> What is asked:
• A. Set down the stretch of the arrow drift thread from "A year or more" through "the heavy arrow.", word for word.
• B. Carry the arrow drift thread on from the point where it stops.

A year or more ago, on two consecutive days with two setups (one with ACE's and one with X10's), I did some tests of my own. The first day was dead calm, but the next day was predicted to have strong winds. I zeroed in each setup on day one, then went out on day two and shot them both several times, holding dead on each time.

The results were quite stunning to me. The ACE's drifted twice as far at 70M as the X10's did. Both setups were well tuned, and what I would consider ready for competition. I will post a few pictures later, but I was satisfied with what I saw.

John.


----------



## Joe T (Apr 5, 2003)

Suppose you have a light arrow and a heavy arrow, both hitting the middle at 30m. You move back to 70m and shoot them both. Both arrows suffer from "gravity drift" and drop below centre. The light arrow has less "gravity drift" than the heavy arrow.

Conclusion - the light arrow is clearly "better" than the heavy arrow as it has less drift.


----------



## limbwalker (Sep 26, 2003)

Joe, you crack me up.

I know you have more of an opinion on this matter than that! Probably even backed up by a little data too 

John.


----------



## mbu (Oct 22, 2003)

limbwalker said:


> Joe, you crack me up.


Same here.  

But, if you take Joe’s comment seriously, the question could become if you might save more points “vertically” than loose “horizontally”. It appears that lighter arrows might provide some advantages in calm weather: not much of a horizontal drift while lesser “vertical drift”, more convenient archer’s body angles at longer distances, more favorable arrow’s angle of impact on target, arrow leaving a bow quicker, thus set-up is, potentially, “more forgiving”, etc. Athens had strong winds. Beijing predicts having a very calm weather… :secret:


----------



## calbowdude (Feb 13, 2005)

> Data block:
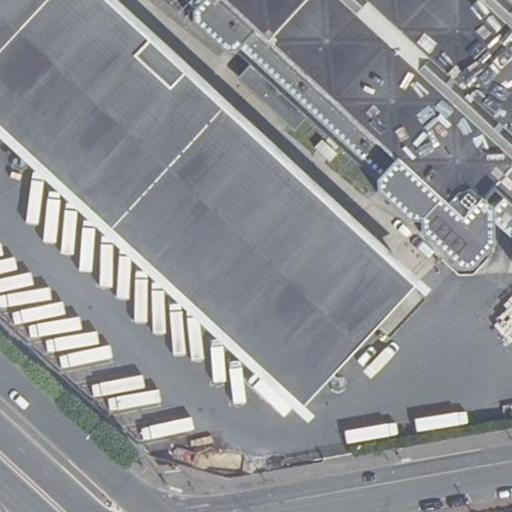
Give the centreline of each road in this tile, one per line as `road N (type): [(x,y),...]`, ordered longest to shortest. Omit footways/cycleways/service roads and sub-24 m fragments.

> Answers to the exercise:
• A.
A year or more ago, on two consecutive days with two setups (one with ACE's and one with X10's), I did some tests of my own. The first day was dead calm, but the next day was predicted to have strong winds. I zeroed in each setup on day one, then went out on day two and shot them both several times, holding dead on each time.

The results were quite stunning to me. The ACE's drifted twice as far at 70M as the X10's did. Both setups were well tuned, and what I would consider ready for competition. I will post a few pictures later, but I was satisfied with what I saw.

John.


----------



## Joe T (Apr 5, 2003)

Suppose you have a light arrow and a heavy arrow, both hitting the middle at 30m. You move back to 70m and shoot them both. Both arrows suffer from "gravity drift" and drop below centre. The light arrow has less "gravity drift" than the heavy arrow.

• B.
In dead calm, I would suspect lighter and faster has an advantage, the arrow spends less time on the string. 

Hmm, interesting about the lose less vertical for more horizontal idea. 

FWIW, I agree John, I can't imagine GT did not build the best possible he could. I'm also sure that my very simplistic analogy is wrong, but it was the best my non-engineering mind could come up with.

I would like to see those pics....


----------



## Joe T (Apr 5, 2003)

The basic point was that drift, whether of the wind or gravity variety, is basically compensated for by moving the sight pin, so while both are not irrelevant you shouldn't give undue importance to either. You have to look at the composite performance *you personally * get under tournament conditions in variable environments to decide on the "best" arrow - and then you find you need different arrows in different conditions - so unless you're very rich some compromise.

Beating the **** out of a bunch of X10 shooters on a windy day with ACE's doesn't prove anything either (except who's the better man on the day  ).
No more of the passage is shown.